The Court's analysis is exact. It states that 11 U.S.C. § 541(a) creates a bankruptcy estate and there is nothing in this provision or § 362(b)(11) that excludes the $460.00 as property of the bankruptcy estate. The presentment occurred after the filing of the bankruptcy and the courts have adopted the date of honor as the date of presentment of the check and not when it was written.
The Court also found that there is nothing in the "plain and unambiguous language" of 11 U.S.C. § 362(b)(11) that suggest that a creditor is authorized to transfer property of the bankruptcy estate and that retention of estate property is a violation of 11 U.S.C. § 362(a)(3), among other like provisions. Citing another case the Court found, "The language and wording of 11 U.S.C. § 362(b)(11) ... states only that a creditor may present a negotiable instrument post-petition and not violate the automatic stay".
Since most courts and jurisdictions have ruled that withholding property of the bankruptcy estate constitutes an exercise of control over property of the estate, the such retention constitutes a violation of 11 U.S.C. § 362(a)(3).

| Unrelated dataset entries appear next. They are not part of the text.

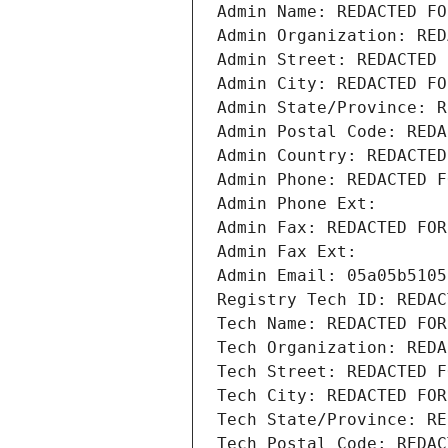
Admin Name: REDACTED FO
Admin Organization: RED
Admin Street: REDACTED 
Admin City: REDACTED FO
Admin State/Province: R
Admin Postal Code: REDA
Admin Country: REDACTED
Admin Phone: REDACTED F
Admin Phone Ext:
Admin Fax: REDACTED FOR
Admin Fax Ext:
Admin Email: 05a05b5105
Registry Tech ID: REDAC
Tech Name: REDACTED FOR
Tech Organization: REDA
Tech Street: REDACTED F
Tech City: REDACTED FOR
Tech State/Province: RE
Tech Postal Code: REDAC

The Court also found that CheckSmart's legal theory would render 11 U.S.C. § 549 concerning post-petition transaction superfluous, and found nothing wrong with § 549 and § 3629a)(3) overlapping given that § 549 simply provides a Chapter 7 trustee the ability to protect creditors from unauthorized post-petition transfers made by a debtor of estate property. Such transfers by a debtor are recoverable. However, this transfer was not made by the debtor or with the debtor's consent.

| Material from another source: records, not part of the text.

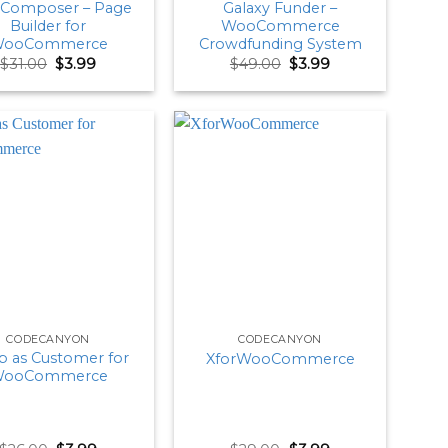
Composer – Page
Galaxy Funder –
Builder for
WooCommerce
ooCommerce
Crowdfunding System
Original
Current
Original
Current
$
31.00
$
3.99
$
49.00
$
3.99
price
price
price
price
was:
is:
was:
is:
$31.00.
$3.99.
$49.00.
$3.99.
CODECANYON
CODECANYON
 as Customer for
XforWooCommerce
ooCommerce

The Court found that the offer to return the funds upon the signing of a general release to be contrary to to law because the delivery of property of the estate is unconditional. The Court found that when CheckSmart discovered it had violated the stay it had a duty to the property of the estate, and it did not do so, and to require the debtor to institute an adversary proceeding to retrieve the limited funds would result in the unnecessary dissipation of estate assets incurred in the costs of pursuit of the funds and unjustifiably shifts the burden on obtaining estate property to the estate.
The Court did not punish CheckSmart other than order the $460.00 to be returned unconditionally and to pay the reasonable attorneys' fees of the debtor's attorney in dealing with this matter. CheckSmart seeks an appeal. In that the Sixth Circuit BAP has already ruled in one case contrary to CheckSmart's position, and given the reasoning by the Bankruptcy Court in this case, the appeal might not be fruitful, and might open the flood gates to suits against payday lenders in that this activity happens repeatedly.